[[ EXCERPT open ]]

From mboxrd@z Thu Jan  1 00:00:00 1970
From: "David S. Miller" <davem@redhat.com>
Subject: Re: dev->destructor
Date: Thu, 01 May 2003 00:00:58 -0700 (PDT)
Sender: netdev-bounce@oss.sgi.com
Message-ID: <20030501.000058.39187964.davem@redhat.com>
References: <20030429.232631.68131803.davem@redhat.com>
	<200305010110.FAA08689@sex.inr.ac.ru>
Mime-Version: 1.0
Content-Type: Text/Plain; charset=us-ascii
Content-Transfer-Encoding: 7bit
Cc: shemminger@osdl.org, netdev@oss.sgi.com, acme@conectiva.com.br,
   rusty@rustcorp.com.au
Return-path: <netdev-bounce@oss.sgi.com>
To: kuznet@ms2.inr.ac.ru
In-Reply-To: <200305010110.FAA08689@sex.inr.ac.ru>
Errors-to: netdev-bounce@oss.sgi.com
List-Id: netdev.vger.kernel.org

   From: kuznet@ms2.inr.ac.ru
   Date: Thu, 1 May 2003 05:10:33 +0400 (MSD)

[ Rusty, just skip down to "Ok ok ok!", it's something we've
  discussed before.  Some of these problems are becomming so
  widespread that we need to implement a fix, I'll probably be
  the one to end up doing it... ]

   > 1) dev_get() gets module reference and dev_put() puts is.
   >    Ugly, as this means dev_get() can fail, but this does
   >    cover all the possible cases.
   
   Seems, you eventually _really_ understood why I histerically moan
   about bogosity of modules and maybe ready to recongnize that it is
   not just histerical moaning in some part. :-)
   
Yes, I know, and we can talk about this until the cows come
home... :-)
   
   > 2) Make unregister_netdev() wait for refcount to reach 1
   >    regardless of whether dev->destructor is NULL or not.
   > 
   > I don't like #1.  Do you see some holes in #2?
   
   It is deadlock.
   
What exactly is this deadlock?  Let me think...

None of destructors kill reference to device object, and I mean none
of them.  It is why I thought the idea works.

Also, holding RTNL semaphore does not block potential holders
of device reference.  Or does it?
   
   > As Stephen brought up, this also means we should do something
   > about that NETDEV_UNREGISTER code in dst_dev_event() :-(
   
   It is just one and the simplest subcase of general situation.
   Module must not be unloaded while device is held, that's all.

Ok ok ok!!!  Let us depict how it might work in your idealized
module scheme ok?

Your idea, as I understand it, is to add callback to module that
freezes module then at some time in the future makes indication
that module is clean and may be unloaded safely.

The logic is that module knows about reference, internal attributes,
etc. and thus can check for unloadability better than any simple
refcounting system can.

The best argument for this are things like ipv6 which are enormously
complicated to load/unload safely.  If we were to use the module
refcounting system to make ipv6 unloading work cleanly, every other
line of the ipv6 code would be some module get/put. :-)

So the unload sequence is something like:

	/* Shutdown the module, so that no new references may
	 * be created.
	 */
	rc = module->shutdown(module);
	if (rc)

[[ EXCERPT closed ]]

* _PROBLEMS TO SOLVE_
1. List every email address in the Cc header of the dev->destructor email.
2. Write what comes next in the dev->destructor email, starting right after its final line.

[[ AVAILABLE DATA open ]]

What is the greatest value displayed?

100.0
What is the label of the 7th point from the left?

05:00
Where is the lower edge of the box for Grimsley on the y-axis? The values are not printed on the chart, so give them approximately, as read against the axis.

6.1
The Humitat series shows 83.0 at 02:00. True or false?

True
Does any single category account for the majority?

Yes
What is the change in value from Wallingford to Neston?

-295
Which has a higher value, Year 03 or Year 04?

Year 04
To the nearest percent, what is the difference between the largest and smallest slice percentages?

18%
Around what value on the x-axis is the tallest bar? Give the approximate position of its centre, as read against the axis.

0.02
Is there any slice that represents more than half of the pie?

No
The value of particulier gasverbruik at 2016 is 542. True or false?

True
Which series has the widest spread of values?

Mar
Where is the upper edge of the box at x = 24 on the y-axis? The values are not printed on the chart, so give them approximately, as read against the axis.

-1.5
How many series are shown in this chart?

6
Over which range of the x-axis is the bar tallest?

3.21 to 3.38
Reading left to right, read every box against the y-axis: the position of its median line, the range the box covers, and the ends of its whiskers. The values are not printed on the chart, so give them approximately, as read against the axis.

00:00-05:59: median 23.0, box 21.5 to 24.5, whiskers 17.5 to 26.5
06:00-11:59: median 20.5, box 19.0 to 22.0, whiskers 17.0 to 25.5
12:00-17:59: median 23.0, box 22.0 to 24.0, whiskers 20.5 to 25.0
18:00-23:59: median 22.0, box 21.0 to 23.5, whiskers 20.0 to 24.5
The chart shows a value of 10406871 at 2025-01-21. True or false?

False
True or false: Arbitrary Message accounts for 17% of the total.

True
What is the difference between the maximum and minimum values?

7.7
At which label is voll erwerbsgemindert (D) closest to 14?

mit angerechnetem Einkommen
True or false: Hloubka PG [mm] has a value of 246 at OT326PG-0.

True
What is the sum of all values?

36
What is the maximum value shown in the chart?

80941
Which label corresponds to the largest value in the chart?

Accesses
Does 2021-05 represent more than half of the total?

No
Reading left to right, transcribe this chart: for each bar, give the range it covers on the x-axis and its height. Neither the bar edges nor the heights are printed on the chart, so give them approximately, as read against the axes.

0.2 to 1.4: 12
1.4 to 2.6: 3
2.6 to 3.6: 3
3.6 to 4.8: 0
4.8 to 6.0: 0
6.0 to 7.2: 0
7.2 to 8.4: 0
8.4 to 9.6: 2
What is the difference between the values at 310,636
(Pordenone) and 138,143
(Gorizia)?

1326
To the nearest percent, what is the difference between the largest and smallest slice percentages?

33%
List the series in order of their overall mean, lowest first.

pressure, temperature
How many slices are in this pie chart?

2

[[ AVAILABLE DATA closed ]]

* _PER-TASK OUTPUTS_
1. shemminger@osdl.org, netdev@oss.sgi.com, acme@conectiva.com.br, rusty@rustcorp.com.au

2.
		goto out_err;

	wait_event(&module->unload_waitq, module->unloadable);
	module->exit();

Then, using netdevice as an example, register_netdevice() would
do something like:

	module_add_instance(dev->owner);

which is simply:

void module_add_instance(struct module *module)
{
	if (module)
		atomic_inc(&module->instances);
}

The net device drivers add:

module_shutdown(netdev_module_shutdown);

And then netdev_module_shutdown() would go:

int netdev_module_shutdown(struct module *module)
{
	struct net_device *d, *d_next;

	rtnl_lock();
	d_next = NULL;
	for (d = dev_base; d != NULL; d = d_next) {
		d_next = d->next;
		if (d->owner == module) {
			if (unregister_netdevice(d))
				BUG();

			/* Keep traversing, this module may drive
			 * multiple device instances.
			 */
		}
	}
	rtnl_unlock();

	return 0;
}

And, at final dev_put(), netdev_finish_unregister() is invoked,
and we change it to look something like this:

int netdev_finish_unregister(struct net_device *dev)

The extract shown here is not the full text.